Painful Strike (Ex): At 3rd level, you gain the ability to deal an extra 1d6 points of nonlethal damage when making a melee attack that deals nonlethal damage against an unarmed opponent. This ability does not function if the opponent has a weapon of any sort in either hand, or if your attack deals lethal damage. Unarmed foes with the Improved Unarmed Strike feat are still considered unarmed. This ability never applies to ranged attacks, regardless of the target’s proximity to you. If you score a critical hit with the melee attack, the extra damage from this ability is not multiplied. This extra damage increases to 2d6 points at 6th level, and to 3d6 at 9th level. Creatures not subject to nonlethal damage, as well as constructs, oozes, plants, and incorporeal creatures, are not affected by this ability.

Immovable Heart (Ex): Your grim profession hardens your emotions.
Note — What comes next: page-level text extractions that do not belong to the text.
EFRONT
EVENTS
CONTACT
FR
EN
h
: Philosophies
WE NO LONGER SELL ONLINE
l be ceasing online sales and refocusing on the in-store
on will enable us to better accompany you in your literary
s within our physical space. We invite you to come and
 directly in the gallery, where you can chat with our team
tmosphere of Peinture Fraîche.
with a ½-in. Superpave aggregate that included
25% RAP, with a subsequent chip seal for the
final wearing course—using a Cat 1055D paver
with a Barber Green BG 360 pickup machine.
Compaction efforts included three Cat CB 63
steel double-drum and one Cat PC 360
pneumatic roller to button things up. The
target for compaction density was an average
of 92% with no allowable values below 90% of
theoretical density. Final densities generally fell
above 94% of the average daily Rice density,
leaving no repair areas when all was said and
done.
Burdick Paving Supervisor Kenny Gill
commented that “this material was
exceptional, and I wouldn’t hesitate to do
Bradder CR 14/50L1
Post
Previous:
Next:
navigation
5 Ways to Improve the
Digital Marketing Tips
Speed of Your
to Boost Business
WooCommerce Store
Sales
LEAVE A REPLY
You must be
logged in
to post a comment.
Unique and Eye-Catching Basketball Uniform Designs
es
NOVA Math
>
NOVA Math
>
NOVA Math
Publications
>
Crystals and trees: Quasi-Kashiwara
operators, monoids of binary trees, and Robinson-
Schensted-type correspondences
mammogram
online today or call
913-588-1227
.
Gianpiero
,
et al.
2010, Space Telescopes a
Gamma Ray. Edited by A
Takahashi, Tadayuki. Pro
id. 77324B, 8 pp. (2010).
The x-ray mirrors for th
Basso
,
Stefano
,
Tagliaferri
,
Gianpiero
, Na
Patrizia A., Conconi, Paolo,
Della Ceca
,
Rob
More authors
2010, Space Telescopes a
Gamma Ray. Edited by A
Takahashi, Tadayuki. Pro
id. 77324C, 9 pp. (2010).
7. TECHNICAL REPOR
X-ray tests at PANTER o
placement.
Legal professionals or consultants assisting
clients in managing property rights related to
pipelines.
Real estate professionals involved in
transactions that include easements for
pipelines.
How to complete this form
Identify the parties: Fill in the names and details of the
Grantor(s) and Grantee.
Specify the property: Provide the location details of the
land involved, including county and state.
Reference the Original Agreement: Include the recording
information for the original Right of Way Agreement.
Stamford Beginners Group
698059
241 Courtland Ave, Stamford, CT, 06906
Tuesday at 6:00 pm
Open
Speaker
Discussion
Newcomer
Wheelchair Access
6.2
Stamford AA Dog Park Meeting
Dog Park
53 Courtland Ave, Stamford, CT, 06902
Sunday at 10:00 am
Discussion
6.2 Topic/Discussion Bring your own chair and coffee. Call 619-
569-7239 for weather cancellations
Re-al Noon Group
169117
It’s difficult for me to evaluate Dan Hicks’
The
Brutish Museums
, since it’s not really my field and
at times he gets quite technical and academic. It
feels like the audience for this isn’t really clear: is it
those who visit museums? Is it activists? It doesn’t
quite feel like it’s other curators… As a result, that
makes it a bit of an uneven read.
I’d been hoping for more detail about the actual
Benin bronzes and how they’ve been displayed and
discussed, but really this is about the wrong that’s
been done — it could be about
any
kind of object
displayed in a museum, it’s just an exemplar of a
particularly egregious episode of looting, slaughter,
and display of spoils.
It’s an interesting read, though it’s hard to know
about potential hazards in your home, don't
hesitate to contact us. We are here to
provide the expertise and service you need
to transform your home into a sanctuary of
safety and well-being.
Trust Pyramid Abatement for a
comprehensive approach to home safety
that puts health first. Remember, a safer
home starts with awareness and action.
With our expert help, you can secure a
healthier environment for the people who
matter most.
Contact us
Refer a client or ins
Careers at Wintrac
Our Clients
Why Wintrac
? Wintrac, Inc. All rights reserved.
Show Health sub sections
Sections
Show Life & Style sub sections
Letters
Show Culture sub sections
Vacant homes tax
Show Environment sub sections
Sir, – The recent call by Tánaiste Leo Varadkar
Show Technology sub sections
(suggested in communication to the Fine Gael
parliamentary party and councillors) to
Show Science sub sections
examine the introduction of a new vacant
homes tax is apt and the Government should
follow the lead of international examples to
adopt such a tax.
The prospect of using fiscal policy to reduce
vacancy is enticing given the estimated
Beginning at 4th level, you gain a +2 competence bonus to resist enchantment spells and fear effects.

Improved Disarm: At 5th level, you gain Improved Disarm as a bonus feat, even if you do not meet the prerequisites.

Threaten (Ex): Crimson scourges of at least 7th level are masters at shaking the confidence of their foes. This ability grants three advantages when you use the Intimidate skill to demoralize an opponent (PH 76). First, you can attempt to demoralize an opponent as a move action, rather than a standard action. Second, a successful attempt causes the target to be shaken for a number of rounds equal to your unmodified Strength modifier (minimum 1 round). Finally, you gain a +2 bonus on any Intimidate check to demoralize an opponent.

Deadened Hide (Ex): Upon reaching 8th level, you become immune to nonlethal damage and to spells or effects that inflict or manipulate pain (DM’s discretion).

Smell of Blood (Ex): At the apex of your advancement, you acquire an almost animalistic awareness of the world around you. You gain the scent ability (MM 314) and a +3 insight bonus on initiative checks.